Windermere Lake Cruises is a boat company which provides leisure trips on Windermere in the central part of the English Lake District. It is based in Bowness-on-Windermere, Cumbria.

==History==
Windermere is the largest natural lake in England, and has supported commercial traffic for many years. In the early 19th century sailing packets operated the length of the lake carrying both passengers and goods. The first steamship on the lake, and indeed on any lake in England, was the paddle steamer Lady of the Lake, launched in 1845 for the Windermere Steam Yacht Company. In 1847 a second company, the Windermere Iron Steamboat Company, put into service the Firefly, following that by the Dragonfly in 1850. After some years of competition, the two companies merged as the Windermere United Yacht Company in 1858. This company introduced the steamers Rothay (1867) and the Swan (1869). The Rothay was the last paddle steamer built for use on the lake, with all subsequent vessels being propeller driven.

In 1869 the Furness Railway opened its branch from Ulverston to Lakeside station, intended as an interchange between train and steamer at the southern end of the lake. The railway company had already purchased shares in the Windermere United Yacht Company, and in 1872 it took full control. In 1871 the Furness Railway had purchased the steam barge Raven, which in addition to carrying cargo to houses, hotels and businesses around the lake, also served as an ice-breaker for the passenger steamers. Other vessels introduced after the Furness Railway took over the yacht company include the Cygnet (1879), Teal (1879), Tern (1891), Swift (1900) and Britannia (built in 1879 and acquired second-hand in 1909). The Rothay was scrapped in 1891 and the Britannia in 1919.

**Task details**. From the Windermere boat history above, list each vessel named as introduced after the Furness Railway took over the yacht company, with the year or years the text gives for it.

[Stored items from a collection]
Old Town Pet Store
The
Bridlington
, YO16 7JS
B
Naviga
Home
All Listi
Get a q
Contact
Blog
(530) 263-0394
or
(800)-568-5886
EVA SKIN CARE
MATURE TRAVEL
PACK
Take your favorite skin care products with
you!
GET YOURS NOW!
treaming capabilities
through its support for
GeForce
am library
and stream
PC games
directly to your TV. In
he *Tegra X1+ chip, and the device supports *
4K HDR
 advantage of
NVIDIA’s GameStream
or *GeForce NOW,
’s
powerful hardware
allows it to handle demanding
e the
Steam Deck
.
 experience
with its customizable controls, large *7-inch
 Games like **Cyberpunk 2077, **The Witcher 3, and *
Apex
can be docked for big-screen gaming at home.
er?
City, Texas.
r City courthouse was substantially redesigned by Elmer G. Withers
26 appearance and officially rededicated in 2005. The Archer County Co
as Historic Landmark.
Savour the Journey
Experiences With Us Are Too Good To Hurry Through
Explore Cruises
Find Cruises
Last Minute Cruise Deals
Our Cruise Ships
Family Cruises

==

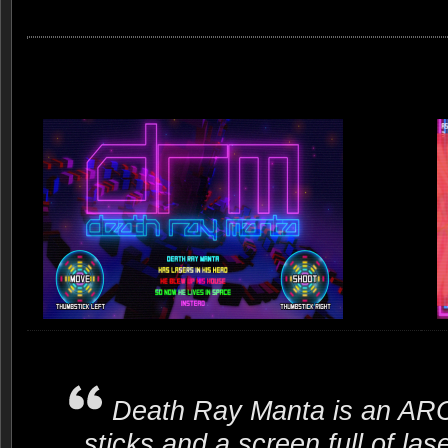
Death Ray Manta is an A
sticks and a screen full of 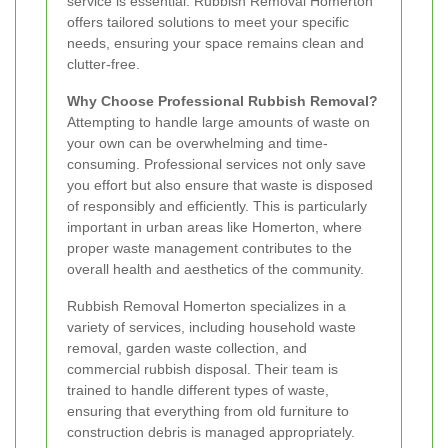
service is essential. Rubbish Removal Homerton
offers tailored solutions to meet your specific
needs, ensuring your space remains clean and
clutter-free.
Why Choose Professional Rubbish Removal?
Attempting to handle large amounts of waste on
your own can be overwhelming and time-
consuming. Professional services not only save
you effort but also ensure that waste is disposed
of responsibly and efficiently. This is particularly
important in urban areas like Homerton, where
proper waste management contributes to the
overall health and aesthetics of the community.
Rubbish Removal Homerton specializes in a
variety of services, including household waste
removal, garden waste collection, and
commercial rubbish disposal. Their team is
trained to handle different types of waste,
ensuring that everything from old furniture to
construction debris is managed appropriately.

**Task response**.
- Cygnet (1879)
- Teal (1879)
- Tern (1891)
- Swift (1900)
- Britannia (built in 1879, acquired second-hand in 1909)